Different Types of Screens in Basketball?
There are many types of screens in basketball here are the more common ones you will see.
Screen Away from the Ball
Screening away from the ball is excellent for getting players open as after the screen a player will move towards the ball or curl towards the basket hoping to receive the pass for an easy layup. This creates movement on the court and scoring opportunities. This does involve reading the defense and reacting to how they are defending. The better the basketball I.Q the more opportunities you may encounter for open shots.
The high post and low post positions will screen for each other to get open. When the screens are set they are looking for a quick entry pass in the low post hoping to seal and draw a foul or score an easy basket. The high post is hoping to shoot a 15 foot shot in the high post. The post is looking to seal down low and draw fouls and easy baskets.
The flare is a play used away from the basketball. After a screen is set the player who receives the screen goes flares away from the basketball, hoping to receive the pass on a lob or skip pass. Think of it as the opposite of the screen away.
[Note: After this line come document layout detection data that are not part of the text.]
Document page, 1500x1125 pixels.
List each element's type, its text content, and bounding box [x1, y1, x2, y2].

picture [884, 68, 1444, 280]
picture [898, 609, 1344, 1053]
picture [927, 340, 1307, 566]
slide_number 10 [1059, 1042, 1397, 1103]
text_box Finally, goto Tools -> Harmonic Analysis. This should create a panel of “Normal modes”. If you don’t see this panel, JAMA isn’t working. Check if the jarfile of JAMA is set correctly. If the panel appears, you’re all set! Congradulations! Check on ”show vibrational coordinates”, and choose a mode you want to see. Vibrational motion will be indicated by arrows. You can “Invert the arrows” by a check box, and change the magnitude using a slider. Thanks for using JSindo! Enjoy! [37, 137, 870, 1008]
Is one better than the other?
Each is used depending on which offensive plays or sets a team may use during a basketball game. If I had to choose one it would be the pick. The screen is also massively underused in the junior high and high school levels.
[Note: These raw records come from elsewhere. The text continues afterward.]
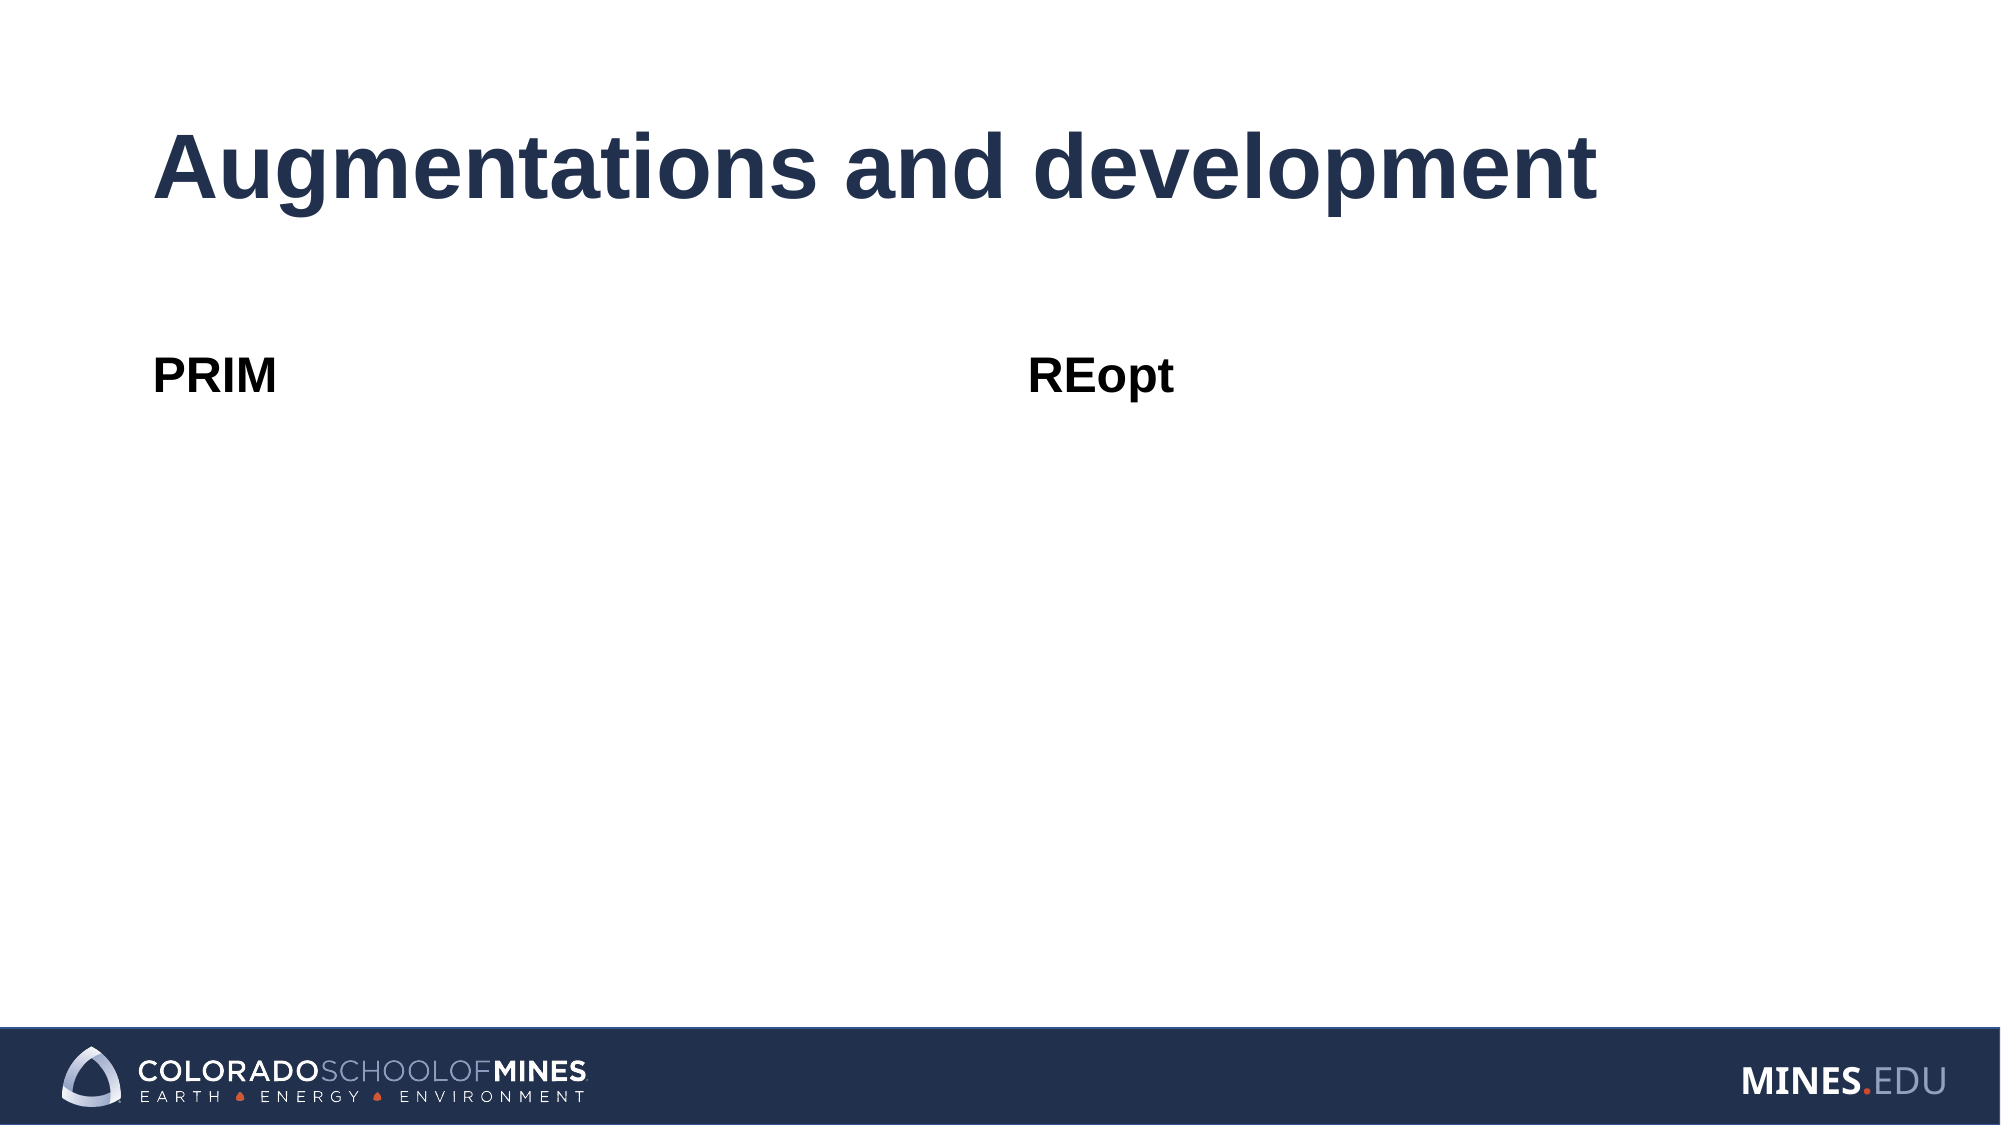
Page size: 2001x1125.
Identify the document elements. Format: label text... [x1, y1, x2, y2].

picture [62, 1046, 588, 1107]
list REopt [1012, 275, 1863, 411]
list PRIM [137, 275, 984, 411]
title Augmentations and development [137, 59, 1863, 278]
For movement, setting screens away from the ball creates movement on the court and open looks at the basket when properly executed. Some coaches go as far as to use a screen away offense which involves any time a pass is made the two closest players to the ball will screen away.
The pick is superior to the screen, especially if followed by a roll. This involves communication with the center or power forward position to initiate the play. There are so many options for the ball hander to use in which he is a threat to score or assist on an easy basket.
The following are the ballhandlers options after a pick:
- Drive to the basket.
- Take a shot.
- Pass to the big man for the open shot.
- Pass to the big man on the screen and roll.
- Pass to the guard on the three-point line.
- Drive to the basket and kick out.
- Pass to the big man diving to the basket when the ball handler goes to the rim.
- Create a mismatch from the big man’s defender on a switch.
- Pass to the big man on the mismatch down low on the switch.
You can why the pick on the ball is so effective and such a threat in basketball. There are so many options as to what a player can choose. It shouldn’t be a surprise as to why John Stockon Leads the entire NBA with 15000+ assists and no one is even close to that. It also helps to have the 2nd leading scorer of all time in the NBA to give you 10,000+ assists. The two were known for the pick and roll offense as their bread and butter.